The Sedentary Life

by

Law School has drained out the adventure in my life. There is nothing like stepping off an airplane into a radically new, different locale. And, alas, that is no longer possible in the ever-increasing debt infested Law School atmosphere.

The last time I forayed outside the borders of the USA was in June, 2007, when I went to Peru. How I yearn to return to the enchanting world of South America. It started with a humid morning in Stony Brook, New York, from whence I began my short journey. As I stepped out of the airport in Lima, I was shocked at the difference in temperature. It was cold and the whole city was cloaked in fog. On the taxi ride from the airport to the hostel, I gazed out the window at the streets of Lima; at the chaotic traffic, at the steep cliffs facing the pacific ocean(check out the pictures to get a real sense of it).

Arriving at the hostel in the darkness of the evening, I dropped off my bags and went straight to the in-house bar for some beer and vodka tonics.

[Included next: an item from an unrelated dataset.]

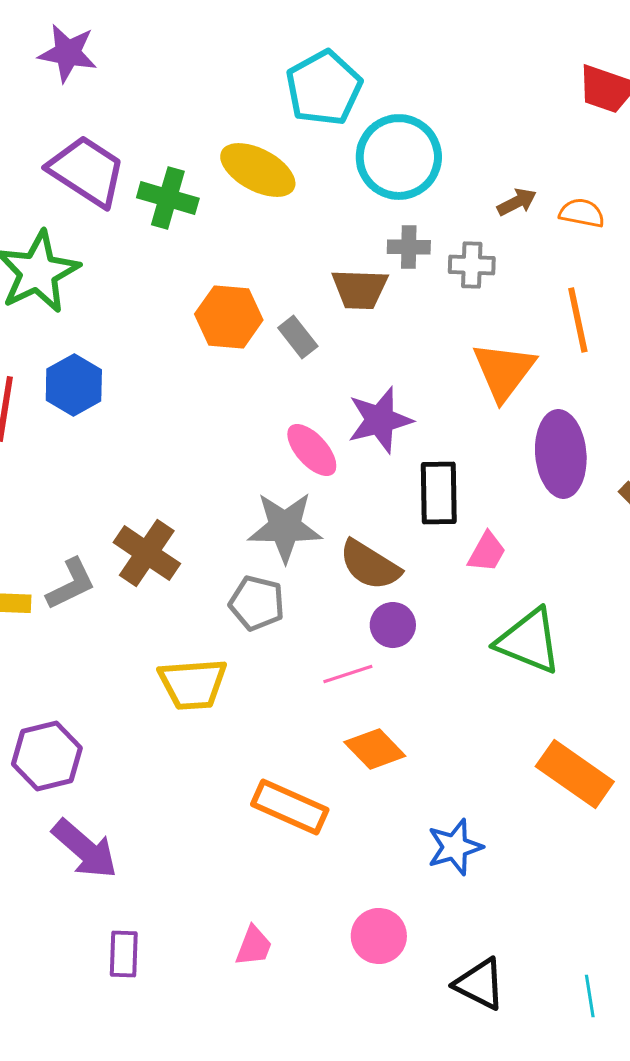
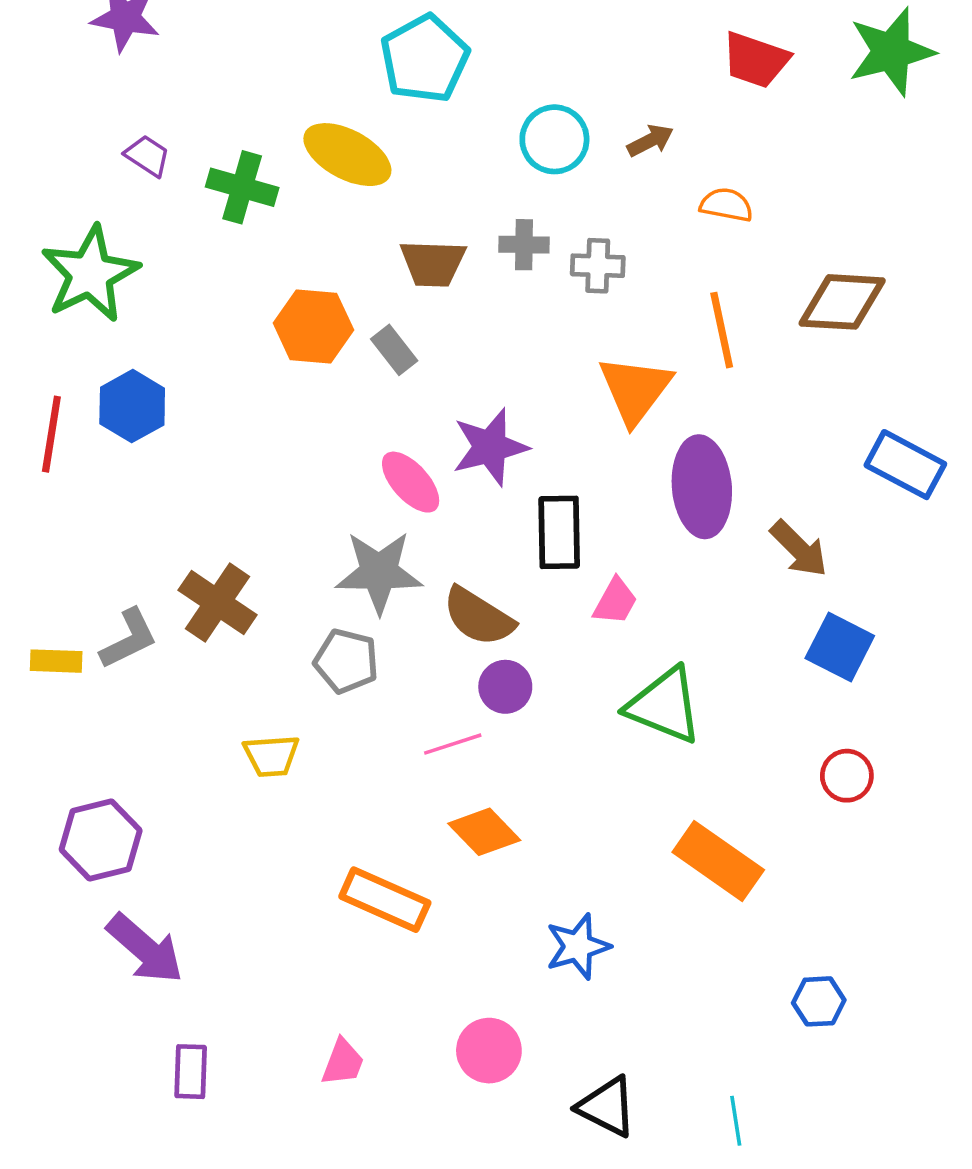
cyan circle: (399, 157) -> (554, 139), moved, size x0.7
purple trapezoid: (87, 171) -> (147, 156), size x0.5
brown arrow: (517, 202) -> (650, 141), moved
brown trapezoid: (360, 289) -> (433, 263), moved
yellow trapezoid: (193, 684) -> (271, 756), size x0.7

I met a host of different people: British, Dutch, American, Peruvian, South African, and Canadian, to name a few. The first night was ok. I was still trying to settle in.

Groggy and hungover, the next morning I took a cab from the hostel to the city center, which was about 10 minutes away. The cab driver was amiable, and we chatted a bit about our own life stories. The Plaza Mayor(city center) was fairly average as far as plaza mayors go in Latin America. The usual Cathedral, Palace(president stays there) and other big, fancy buildings. Most striking were the two armored personal carriers, with heavy machine guns attached to the top, stationed in front of the palace. The day involved the usual tourist activities: checking off the lonely planet book’s list of things to do and see. For those of us that travel, one of the most rewarding aspects is not seeing specific landmarks–it is what you do between those landmarks, just taking it all in. After walking around the city center for several hours, I moseyed my way back to the Hostel and went out for another night of partying. The next day, I bought a 14-hour bus ticket to Arequipa, nicknamed the “white city” because many of the buildings are made of a white volcanic rock. Lima did not impress me too much. It was a giant, sprawling city with lots of traffic and less than perfect weather. Perhaps I did not give it enough of a chance to prove itself, but I looked forward to seeing what else Peru had to offer. From thereon, it never disappointed.